Ludzie, którzy pamiętają jeszcze pozostałości strażnic przygranicznych w tym miejscu postanowili to historyczne miejsce upamiętnić. Postawiono replikę słupów granicznych i kamień z tablicą. Na tablicy znalazła się mapa przebiegu granicy zaborów i napis:
Pamiętamy,
ta droga, od 1772 r., od pierwszego rozbioru Polski stanowiła granicę między Rzeczpospolitą i Austrią, po trzecim rozbiorze Polski stała się granicą między państwami zaborczymi carską Rosją i Cesarstwem Austro-Węgierskim. Przez 146 lat, do 1918 r. dzieliła Polaków i Polską Ziemię. Tu stały słupy graniczne i wieże wartownicze.
W 100 rocznicę odzyskania niepodległości przez Polskę.
Z inicjatywy Jastkowskiego Stowarzyszenia Historyczno-Kulturalnego „Dziedzictwo i Pamięć”.
Fundatorzy: Gmina Pysznica, Powiat Stalowowolski, Nadleśnictwo Janów Lubelski, Rodzina Koczwarów z Jastkowic.
Wrzesień 2018 r.
W tym artykule jest opisana geneza powstania tego pomnika:
http://www.sztafeta.pl/na-szlaku-upamietnien/
Zbigniew Koczwara, jeden z nielicznych mieszkańców wyludnionych Kochan, jest przewodnikiem po tych leśnych zakamarkach.

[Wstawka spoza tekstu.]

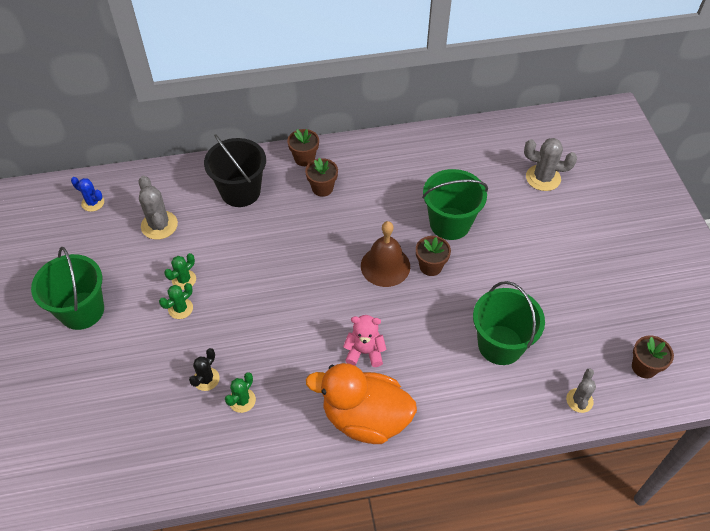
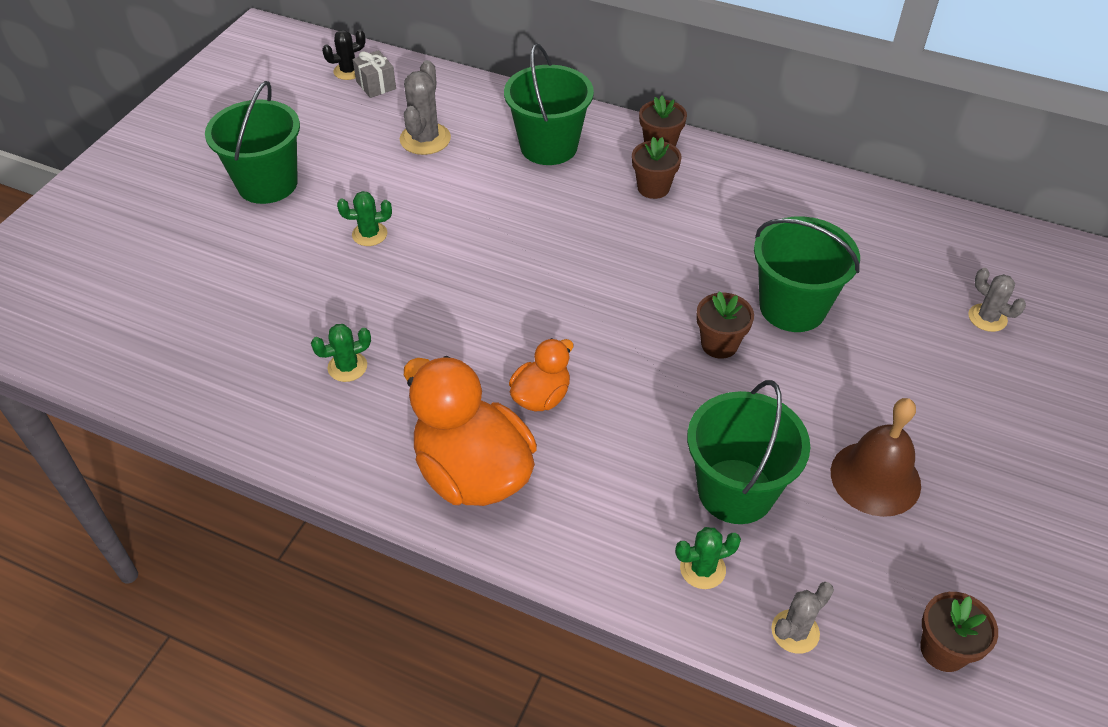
camera: 35 degrees right, 5 degrees down
(93, 203) = (376, 85): blue cactus -> grey gift
(184, 280) = (400, 207): green cactus -> green cactus (702, 569)
(206, 379) = (329, 322): black cactus -> black cactus (348, 71)
(240, 191) = (549, 146): black bucket -> green bucket
(365, 352) = (541, 397): pink teddy bear -> orange duck
(385, 266) = (657, 313): brown bell -> brown bell (875, 478)
(543, 178) = (987, 318): grey cactus -> grey cactus, size x0.63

– Jeszcze chodziłem do podstawówki, gdy z bratem Henrykiem, to był sierpień, lata 60., chodziliśmy na żurawiny, daleko w las, aż pod bagna Imieltego Ługu. Wtedy w ten rejon wybierali się nieliczni ludzie, po żurawiny i na grzyby – wspomina Koczwara.
Wtedy zobaczył resztki zmurszałego rosyjskiego słupa granicznego i pozostałe części wieży wartowniczej. Pokazywał z bratem innym ludziom ten nieznany zakątek. – W szkole nie mówiło się o tym, że niedaleko Jastkowic przebiegała granica austriacko-rosyjska, nawet na lekcji historii. Dla mnie było to dziwne, ale tak było – mówi Zbigniew Koczwara.
W końcu lat 60. te relikty dawnych zaborowych czasów zniknęły. Mało kto o nich pamiętał, mało kto o nich wspominał.
[Fragment]
Kesz to mały klipsiak pod sosną. (Skrzynka leży na terenie należącym do wsi Gwizdów w województwie lubelskim).
Zawsze zajrzyj na ostatnią stronę logbooka, możesz tam znaleźć wpisaną słownie cyfrę. Zanotuj ją. Przyda się później na zakończenie geościeżki.